Procurado pela reportagem por telefone, o juiz-corregedor André Dal Soglio Coelho, que é responsável pela Serra, aponta que a escolha de um novo magistrado para Flores da Cunha está dentro de um fluxo normal e que esta vaga deverá estar suprida até dezembro.
— Hoje, existem 216 vagas de juiz para serem nomeadas. É um problema decorrente da falta de juízes no Estado. Esta de Flores da Cunha está prevista para ser publicada em edital e, em dezembro, deverá chegar um novo titular. Mesmo sendo de entrância inicial, Flores da Cunha é uma cidade que (juízes e servidores) costumam pedir remoção pela qualidade de vida. O mais antigo que se candidatar, será escolhido — afirma.
O representante da Corregedoria discorda que Flores da Cunha sofra um problema histórico de falta de juízes, como foi debatido na audiência, mas concorda que o volume de processos represados está excessivo. Para a Corregedoria, não é o momento para criação de uma segundo juizado na cidade.

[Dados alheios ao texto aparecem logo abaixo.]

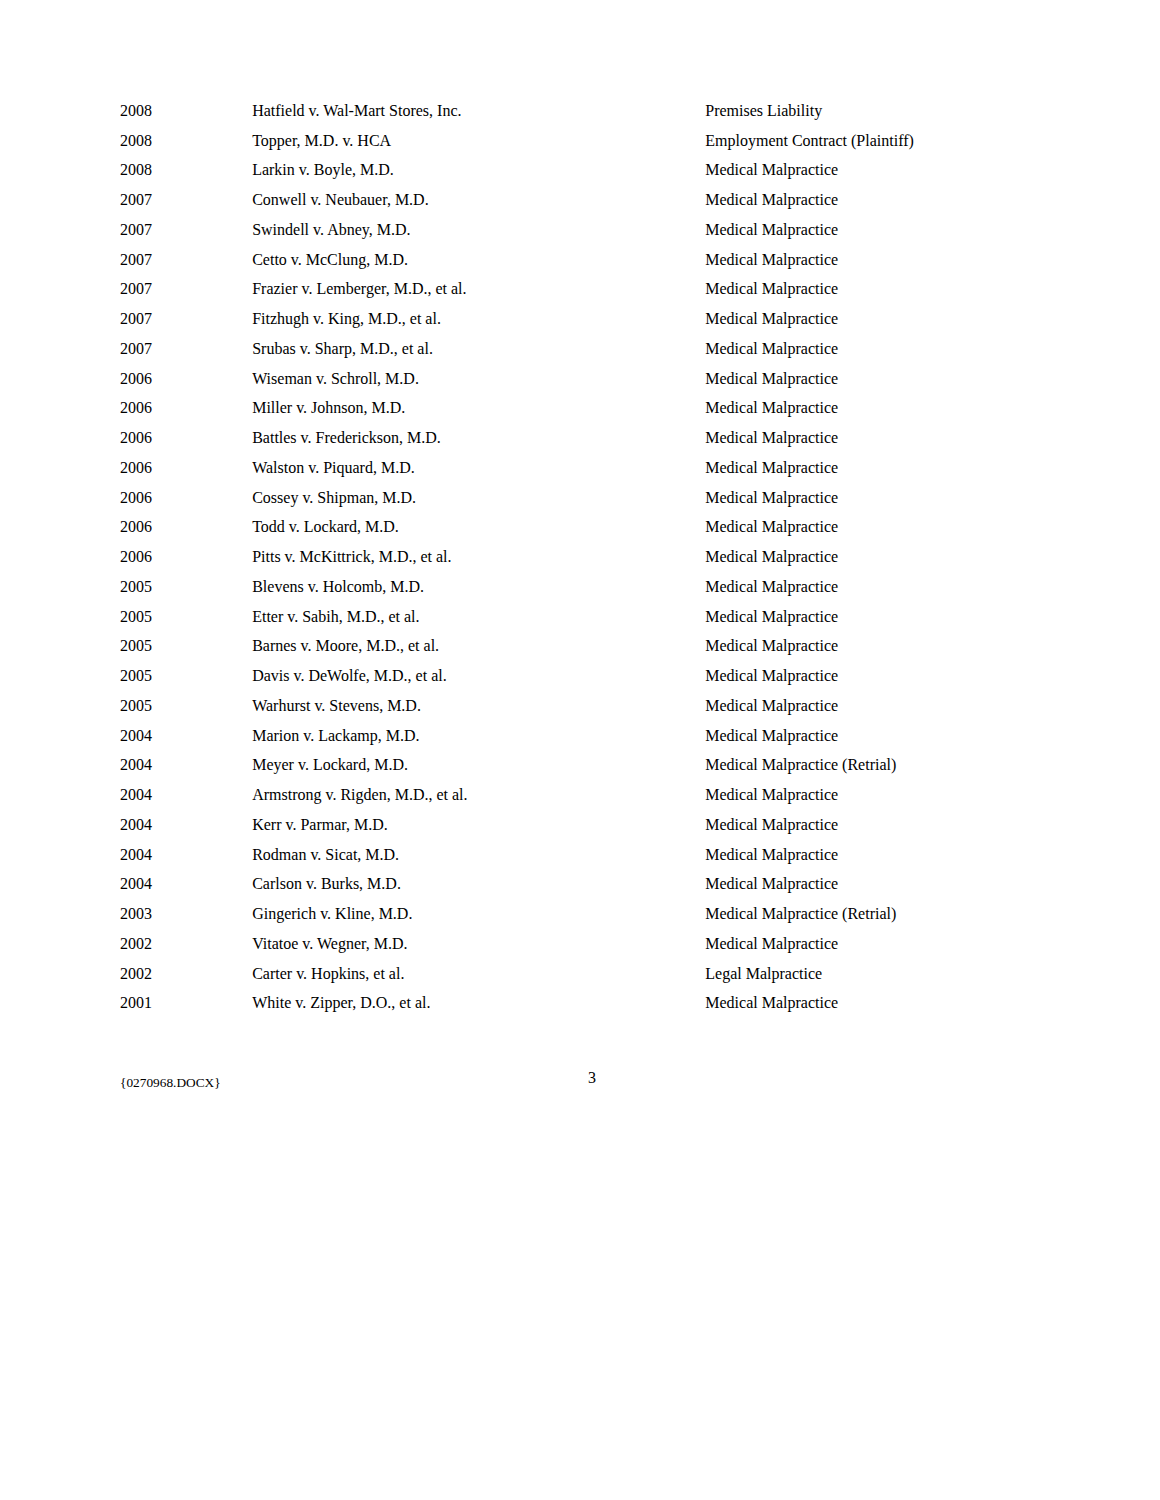| 2008 | Hatfield v. Wal-Mart Stores, Inc. | Premises Liability |
| 2008 | Topper, M.D. v. HCA | Employment Contract (Plaintiff) |
| 2008 | Larkin v. Boyle, M.D. | Medical Malpractice |
| 2007 | Conwell v. Neubauer, M.D. | Medical Malpractice |
| 2007 | Swindell v. Abney, M.D. | Medical Malpractice |
| 2007 | Cetto v. McClung, M.D. | Medical Malpractice |
| 2007 | Frazier v. Lemberger, M.D., et al. | Medical Malpractice |
| 2007 | Fitzhugh v. King, M.D., et al. | Medical Malpractice |
| 2007 | Srubas v. Sharp, M.D., et al. | Medical Malpractice |
| 2006 | Wiseman v. Schroll, M.D. | Medical Malpractice |
| 2006 | Miller v. Johnson, M.D. | Medical Malpractice |
| 2006 | Battles v. Frederickson, M.D. | Medical Malpractice |
| 2006 | Walston v. Piquard, M.D. | Medical Malpractice |
| 2006 | Cossey v. Shipman, M.D. | Medical Malpractice |
| 2006 | Todd v. Lockard, M.D. | Medical Malpractice |
| 2006 | Pitts v. McKittrick, M.D., et al. | Medical Malpractice |
| 2005 | Blevens v. Holcomb, M.D. | Medical Malpractice |
| 2005 | Etter v. Sabih, M.D., et al. | Medical Malpractice |
| 2005 | Barnes v. Moore, M.D., et al. | Medical Malpractice |
| 2005 | Davis v. DeWolfe, M.D., et al. | Medical Malpractice |
| 2005 | Warhurst v. Stevens, M.D. | Medical Malpractice |
| 2004 | Marion v. Lackamp, M.D. | Medical Malpractice |
| 2004 | Meyer v. Lockard, M.D. | Medical Malpractice (Retrial) |
| 2004 | Armstrong v. Rigden, M.D., et al. | Medical Malpractice |
| 2004 | Kerr v. Parmar, M.D. | Medical Malpractice |
| 2004 | Rodman v. Sicat, M.D. | Medical Malpractice |
| 2004 | Carlson v. Burks, M.D. | Medical Malpractice |
| 2003 | Gingerich v. Kline, M.D. | Medical Malpractice (Retrial) |
| 2002 | Vitatoe v. Wegner, M.D. | Medical Malpractice |
| 2002 | Carter v. Hopkins, et al. | Legal Malpractice |
| 2001 | White v. Zipper, D.O., et al. | Medical Malpractice |
{0270968.DOCX}
3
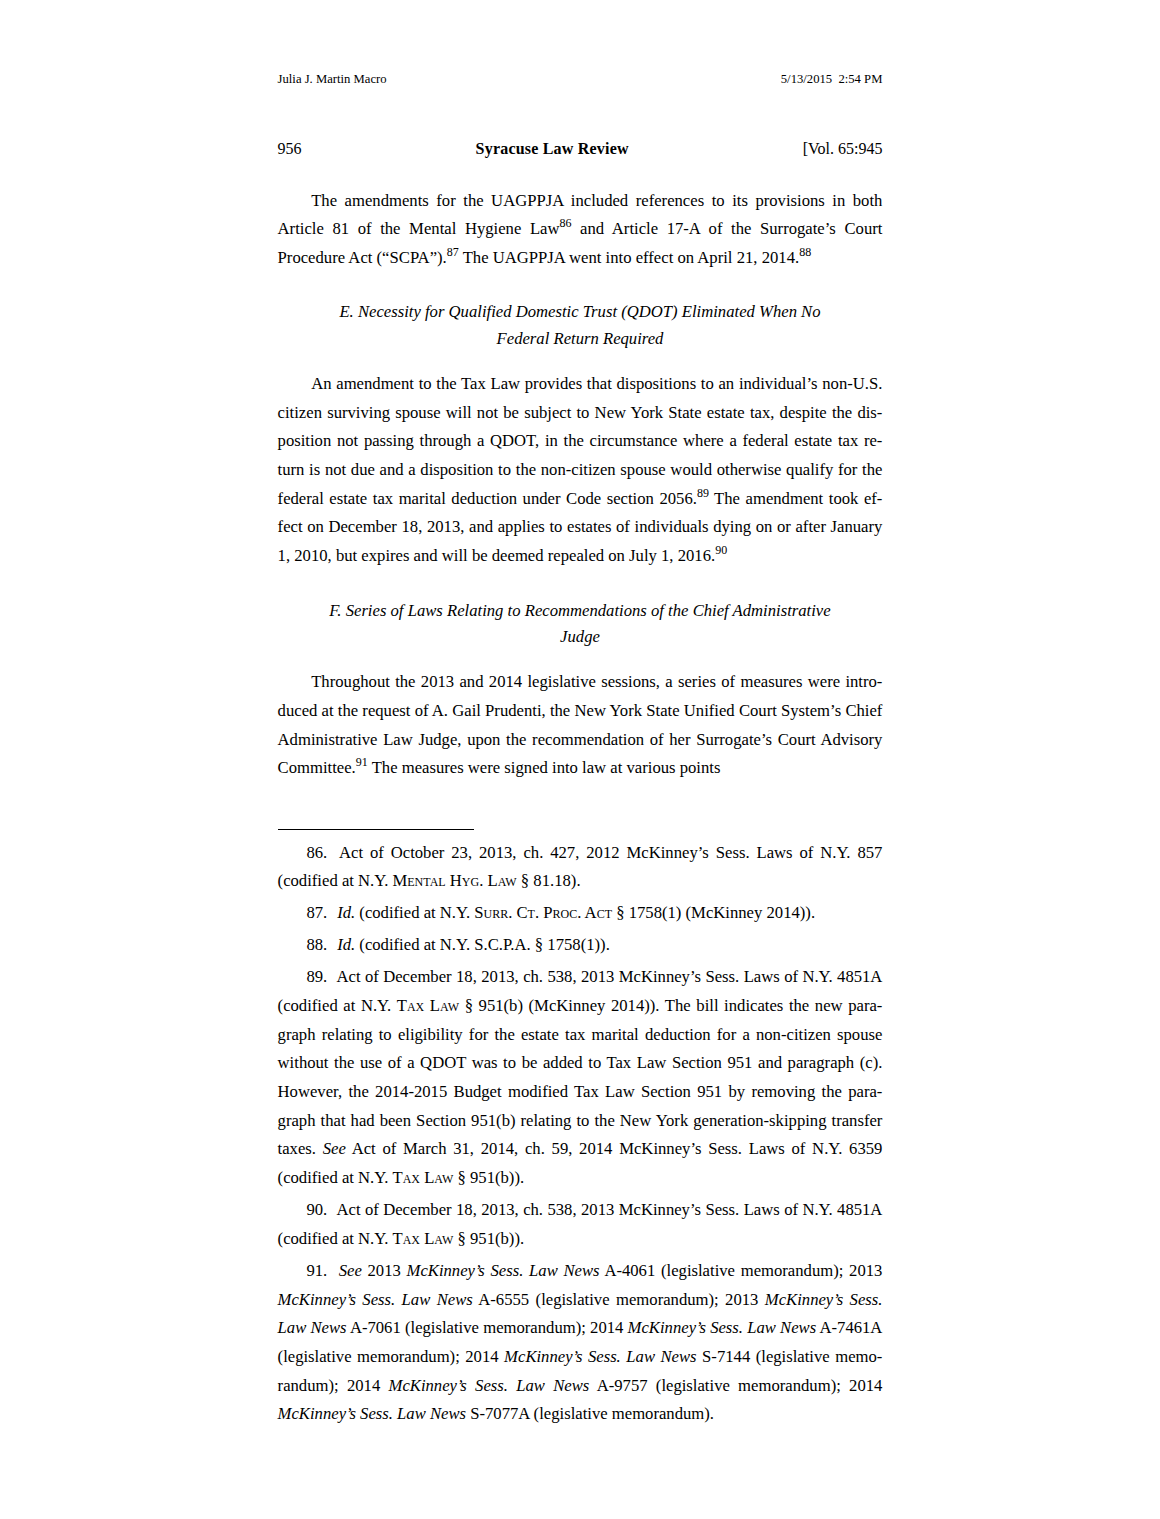Julia J. Martin Macro 5/13/2015 2:54 PM
956 Syracuse Law Review [Vol. 65:945
The amendments for the UAGPPJA included references to its provisions in both Article 81 of the Mental Hygiene Law86 and Article 17-A of the Surrogate’s Court Procedure Act (“SCPA”).87 The UAGPPJA went into effect on April 21, 2014.88
E. Necessity for Qualified Domestic Trust (QDOT) Eliminated When No Federal Return Required
An amendment to the Tax Law provides that dispositions to an individual’s non-U.S. citizen surviving spouse will not be subject to New York State estate tax, despite the disposition not passing through a QDOT, in the circumstance where a federal estate tax return is not due and a disposition to the non-citizen spouse would otherwise qualify for the federal estate tax marital deduction under Code section 2056.89 The amendment took effect on December 18, 2013, and applies to estates of individuals dying on or after January 1, 2010, but expires and will be deemed repealed on July 1, 2016.90
F. Series of Laws Relating to Recommendations of the Chief Administrative Judge
Throughout the 2013 and 2014 legislative sessions, a series of measures were introduced at the request of A. Gail Prudenti, the New York State Unified Court System’s Chief Administrative Law Judge, upon the recommendation of her Surrogate’s Court Advisory Committee.91 The measures were signed into law at various points
86. Act of October 23, 2013, ch. 427, 2012 McKinney’s Sess. Laws of N.Y. 857 (codified at N.Y. Mental Hyg. Law § 81.18).
87. Id. (codified at N.Y. Surr. Ct. Proc. Act § 1758(1) (McKinney 2014)).
88. Id. (codified at N.Y. S.C.P.A. § 1758(1)).
89. Act of December 18, 2013, ch. 538, 2013 McKinney’s Sess. Laws of N.Y. 4851A (codified at N.Y. Tax Law § 951(b) (McKinney 2014)). The bill indicates the new paragraph relating to eligibility for the estate tax marital deduction for a non-citizen spouse without the use of a QDOT was to be added to Tax Law Section 951 and paragraph (c). However, the 2014-2015 Budget modified Tax Law Section 951 by removing the paragraph that had been Section 951(b) relating to the New York generation-skipping transfer taxes. See Act of March 31, 2014, ch. 59, 2014 McKinney’s Sess. Laws of N.Y. 6359 (codified at N.Y. Tax Law § 951(b)).
90. Act of December 18, 2013, ch. 538, 2013 McKinney’s Sess. Laws of N.Y. 4851A (codified at N.Y. Tax Law § 951(b)).
91. See 2013 McKinney’s Sess. Law News A-4061 (legislative memorandum); 2013 McKinney’s Sess. Law News A-6555 (legislative memorandum); 2013 McKinney’s Sess. Law News A-7061 (legislative memorandum); 2014 McKinney’s Sess. Law News A-7461A (legislative memorandum); 2014 McKinney’s Sess. Law News S-7144 (legislative memorandum); 2014 McKinney’s Sess. Law News A-9757 (legislative memorandum); 2014 McKinney’s Sess. Law News S-7077A (legislative memorandum).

— Há diversas comarcas que precisam de mais magistrados. Só que, com a digitalização do acervo, o nosso pensamento está em reorganizar os serviços com as possibilidades que o novo sistema oferece. Por exemplo, há uma proposta para que um juiz de Porto Alegre atenda todas os casos de improbidade administrativa do estado. Este tipo de ação seria remetida para este juiz e, assim, diminuiria as pendências nas comarcas locais. Flores da Cunha precisa de mais trabalho jurisdicional, não necessariamente de um segundo juiz — avalia o juiz-corregedor Coelho.

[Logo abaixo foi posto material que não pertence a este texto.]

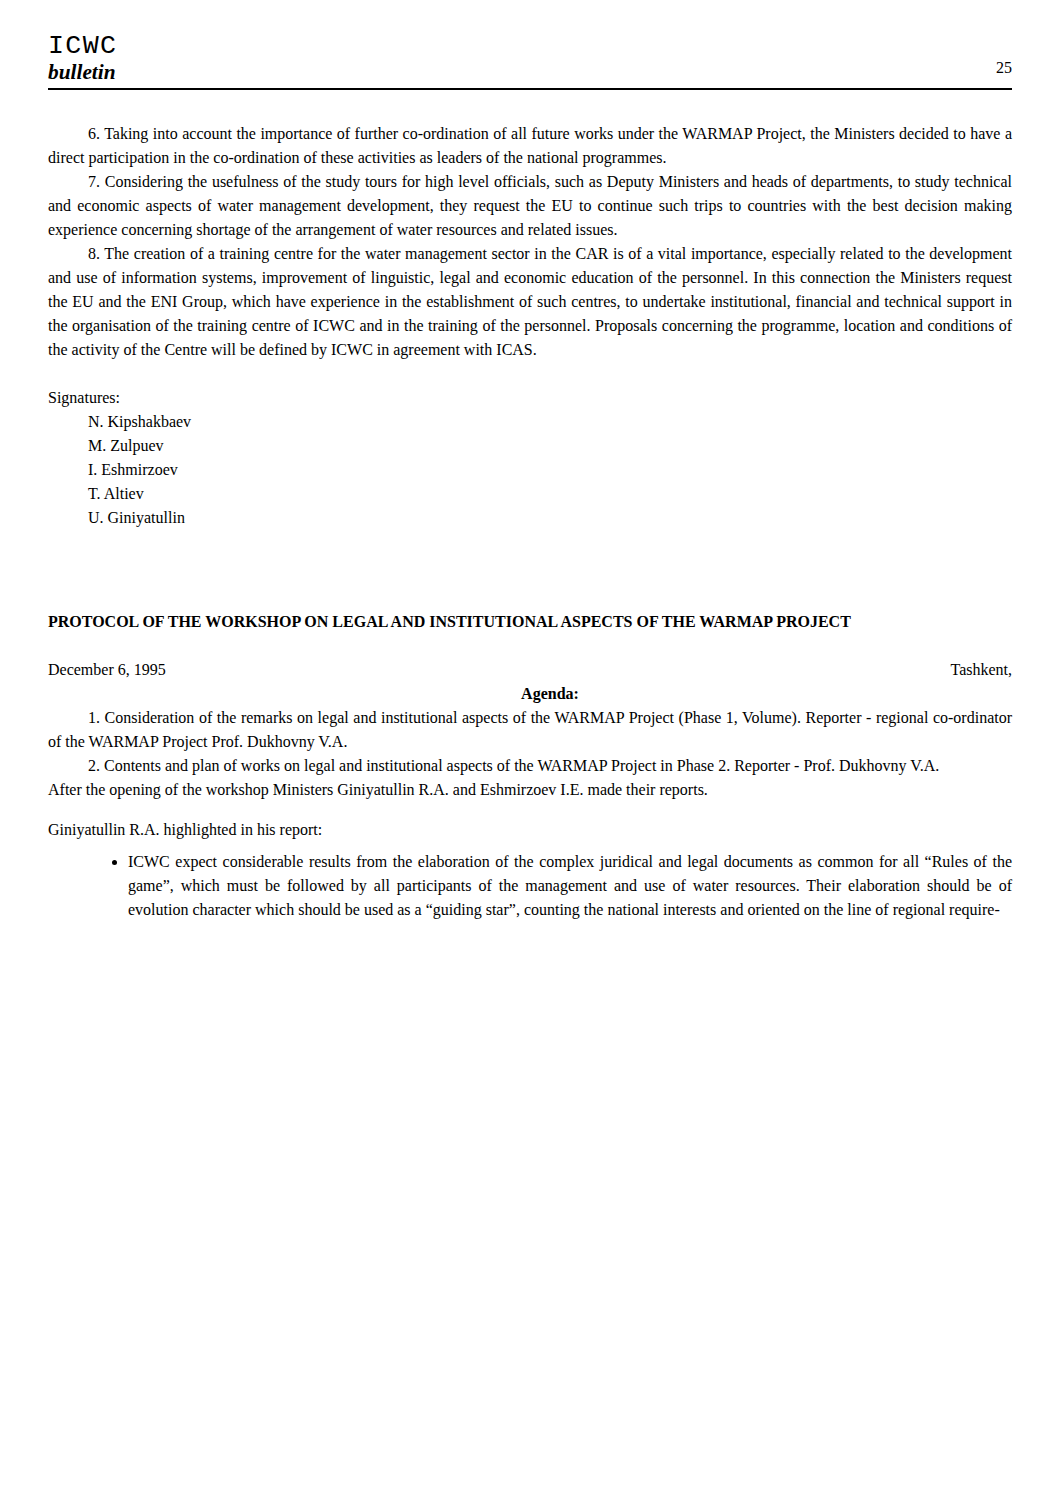ICWC
bulletin
25
6. Taking into account the importance of further co-ordination of all future works under the WARMAP Project, the Ministers decided to have a direct participation in the co-ordination of these activities as leaders of the national programmes.
7. Considering the usefulness of the study tours for high level officials, such as Deputy Ministers and heads of departments, to study technical and economic aspects of water management development, they request the EU to continue such trips to countries with the best decision making experience concerning shortage of the arrangement of water resources and related issues.
8. The creation of a training centre for the water management sector in the CAR is of a vital importance, especially related to the development and use of information systems, improvement of linguistic, legal and economic education of the personnel. In this connection the Ministers request the EU and the ENI Group, which have experience in the establishment of such centres, to undertake institutional, financial and technical support in the organisation of the training centre of ICWC and in the training of the personnel. Proposals concerning the programme, location and conditions of the activity of the Centre will be defined by ICWC in agreement with ICAS.
Signatures:
N. Kipshakbaev
M. Zulpuev
I. Eshmirzoev
T. Altiev
U. Giniyatullin
Protocol of the workshop on legal and institutional aspects of the WARMAP project
December 6, 1995 Tashkent,
Agenda:
1. Consideration of the remarks on legal and institutional aspects of the WARMAP Project (Phase 1, Volume). Reporter - regional co-ordinator of the WARMAP Project Prof. Dukhovny V.A.
2. Contents and plan of works on legal and institutional aspects of the WARMAP Project in Phase 2. Reporter - Prof. Dukhovny V.A.
After the opening of the workshop Ministers Giniyatullin R.A. and Eshmirzoev I.E. made their reports.
Giniyatullin R.A. highlighted in his report:
ICWC expect considerable results from the elaboration of the complex juridical and legal documents as common for all “Rules of the game”, which must be followed by all participants of the management and use of water resources. Their elaboration should be of evolution character which should be used as a “guiding star”, counting the national interests and oriented on the line of regional require-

Na audiência pública, a OAB local mostrou que o Fórum de Flores da Cunha conta com apenas nove servidores. Destes, a única oficial de Justiça estaria para sair em licença. Sobre esta falta de servidores, o Tribunal de Justiça ressalta a necessidade da aprovação do novo plano de carreira dos servidores judiciários na Assembleia Legislativa do Estado.
— Não temos servidores aprovados para nomear. Enquanto não passar o plano de carreira, não temos como nomear. Há comarcas com apenas um servidor. É uma situação urgente que se aprove — resume Coelho.
Na audiência pública, ficou decidida a criação de uma comissão que irá pleitear um encontro com a Corregedoria do Tribunal de Justiça. A intenção é realizar reuniões periódicas para que o assunto não seja esquecido. Ao mesmo tempo, os participantes devem buscar unir a "força política" da cidade com deputados estaduais oriundos da Serra para tentar resolver a questão.